The final audit result is either true or false (a binary number). It will be true if reserves exceed liabilities and false otherwise. The attestation serves as a signature for the hashes of the executed program and the platform measurements. The consumer can verify that the calculation considers its account balance into account by using the Merkle tree’s root.
How are PoR audits conducted?
The proof-of-reserves auditing process is often carried out by a third-party auditor to confirm that the assets on a crypto custodian’s balance sheet are sufficient to balance its customers’ holdings. The following steps are involved in the process:
- The external auditor or the auditing firm initially takes an anonymized snapshot of the institution’s balances. An auditor organizes these balances into a Merkle tree, which contains custodial data and has several branches that are authenticated using hash codes.
- The auditor then collects individual user contributions by utilizing the distinctive signatures of each account holder.
- The next step involves authenticating whether customers’ assets are held on a full-reserve basis — i.e., the individual contributors’ reported balances are at least equal to those obtained from the Merkle tree. It is done by comparing the digital signatures to the Merkle tree records.
After the PoR audit, users can verify their own transactions. For instance, if anyone has held their crypto assets on Binance, they can find their Merkle leaf and Record ID by logging in to the Binance website, clicking on “Wallet” and clicking on “Audit.”
The next step is to choose the audit date to confirm the audit type, the assets that were covered, your Record ID, and your asset balances included in an auditor’s attestation report concerning Binance’s proof of reserves audit.
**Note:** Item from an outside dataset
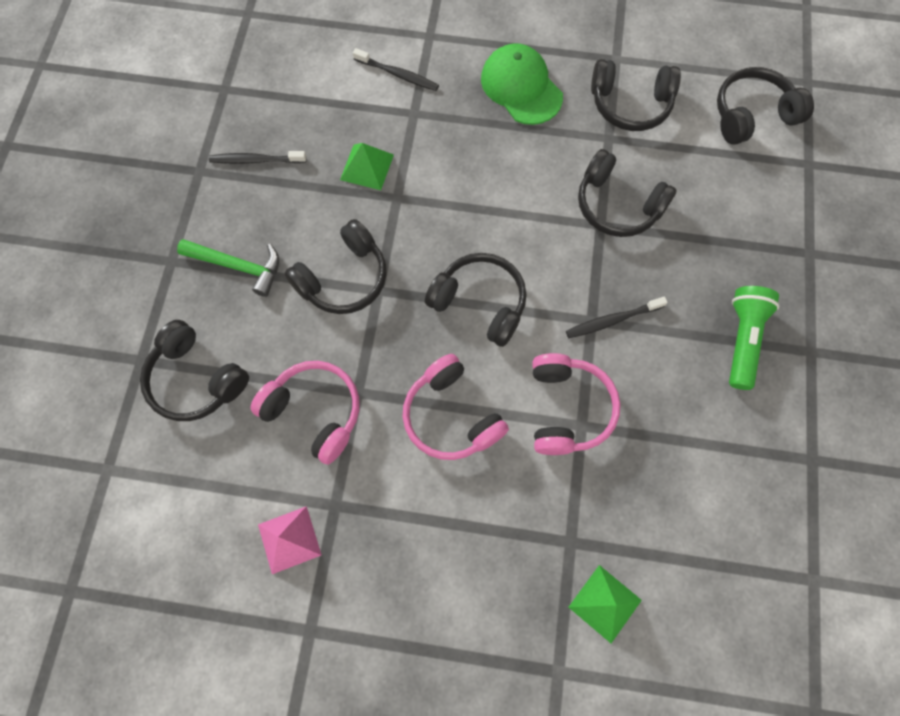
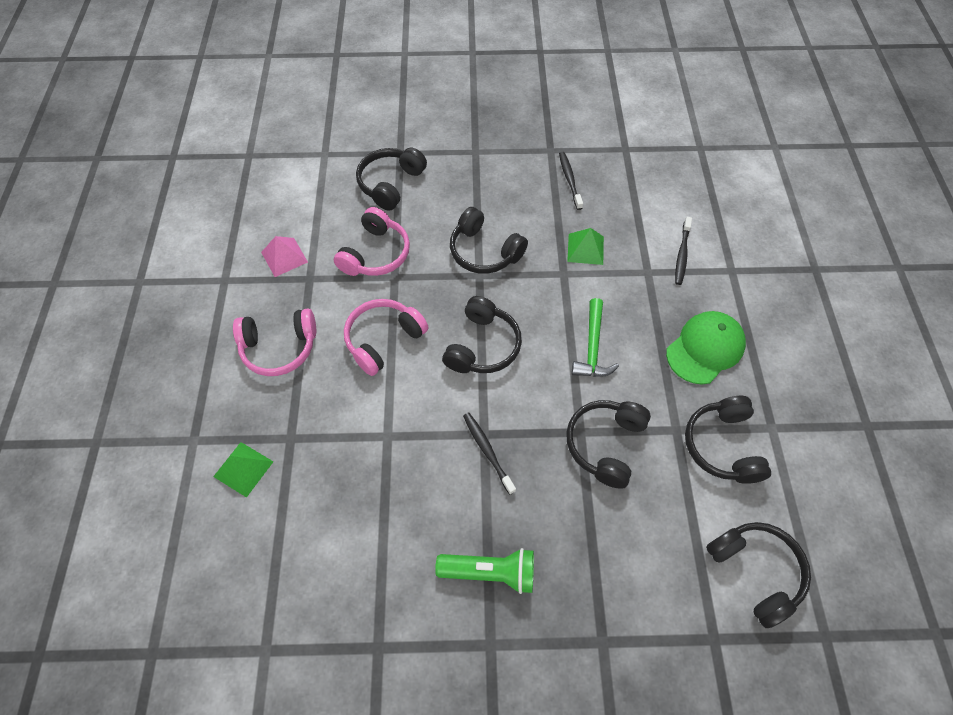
camera: 80 degrees right, 10 degrees down
green hammer [177,239,279,297] -> green hammer moved to [572,298,619,377]
pink headphones [532,353,621,455] -> pink headphones moved to [233,308,316,376]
Benefits of proof-of-reserves audits
The PoR audit has several advantages, as it reveals that exchanges’ on-chain holding of cryptocurrency corresponds with users’ balances. For instance, through proof-of-reserves audit, it can be verified if tokens like Wrapped Bitcoin (wBTC) are actually backed by Bitcoin (BTC). Decentralized finance applications receive the information they need to audit the Wrapped Bitcoin reserves from a network of Chainlink oracles that check the custodian’s BTC balance on the Bitcoin blockchain every 10 minutes.
In addition, proofs of reserves appeal to regulators as a self-regulating approach that fits with their broad industry strategy. Furthermore, addressing the lack of confidence brought on by exchanges’ inability to cover consumer deposits with sufficient assets also increases product adoption.
Moreover, users can independently verify the transparency of the proof-of-reserves audit using a Merkle tree hashing approach. Similarly, investors will have a due diligence tool to acquire relevant data about specific institutions’ client asset management practices, decreasing the likelihood of losing funds. At the same time, users start to trust custodians, which helps the latter with client retention.
Limitations of a proof-of-reserves
Despite the above advantages, proof-of-reserves audit has some disadvantages that cannot be overlooked. The critical issue with a PoR audit is that its correctness depends upon the auditor’s competence. Also, a fraudulent audit result may be produced by a third-party auditor in collaboration with the custodian under consideration.
In addition, a cryptocurrency exchange may manipulate the facts, as the correctness of verified balances is only valid during the time of audit. The legitimacy of the proof-of-reserves audit can also be impacted by the loss of private keys or users’ funds. Moreover, a PoR audit cannot determine if the money was borrowed to pass the audit.